The bears are kept in cages either in small groups or singly. Those in the cages by themselves are basically too grumpy to share a cage with other bears – there would be fighting. I suppose it is no surprise that these loners were all male. There was one cage with 4 young girls who all got on well with each other but even here there was a range of personalities. There was one girl who could be called the femme fatale cause she will appear friendly but go too close and she finds delight in ripping your trouser leg with her claws (too bad if you don’t wear trousers). Mr. X had various scars to demonstrate that he learned all this the hard way. On the other hand, there is Miss-Happy-go-lucky who seems to have a dumb smile for you in any situation.
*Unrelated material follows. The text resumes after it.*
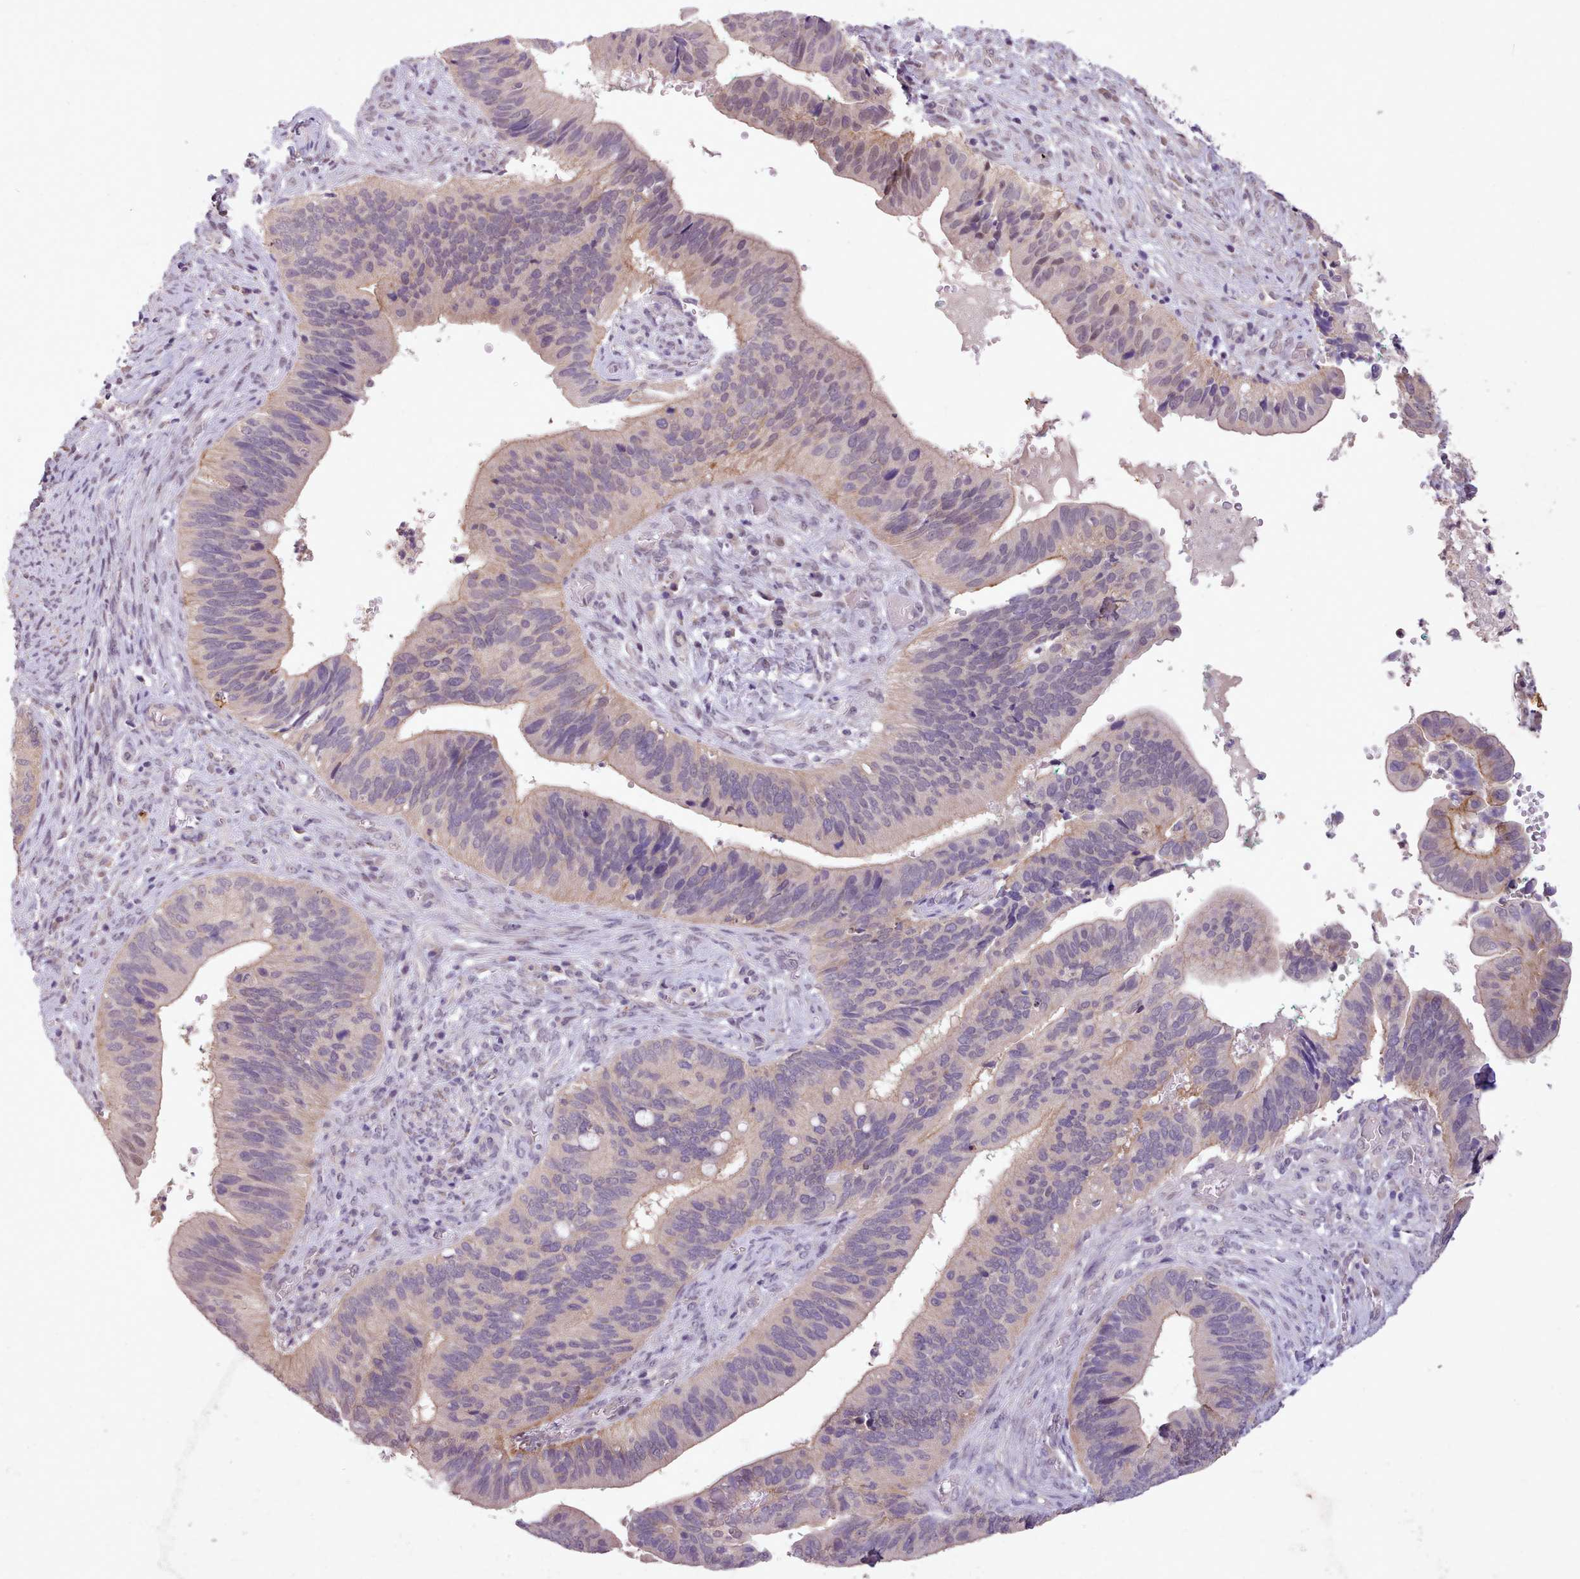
{"staining": {"intensity": "weak", "quantity": "<25%", "location": "cytoplasmic/membranous,nuclear"}, "tissue": "cervical cancer", "cell_type": "Tumor cells", "image_type": "cancer", "snomed": [{"axis": "morphology", "description": "Adenocarcinoma, NOS"}, {"axis": "topography", "description": "Cervix"}], "caption": "This histopathology image is of cervical cancer (adenocarcinoma) stained with immunohistochemistry to label a protein in brown with the nuclei are counter-stained blue. There is no staining in tumor cells.", "gene": "ZNF607", "patient": {"sex": "female", "age": 42}}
Then I was introduced to two males who shared a cage. These two get long together like best of pals but it is like the Odd Couple. There is Mas who is quite bold where as Ah Chong is very timid. Each cage has a door that opens outside into a fenced enclosure. The door is opened for a few hours each day to encourage the bears to re-acquaint with the outdoors and forest. Ah Chong was probably abused badly so he feels safe only in his cage. Mas however, happily goes out as soon as the door opens and digs around for bugs to eat. When Mas is gone, Ah Chong gets very anxious and hovers near the door to keep an eye out for his cage mate. Later when Mas returns, Ah Chong gives him a bear hug and pushes Mas away fro the door and tries to keep Mas from going out again. Interesting, no?
This work is in its infancy. Hopefully the work will succeed though. This squirrel would like to thank everyone who works hard to rehabilitate traumatized animals, including squirrels.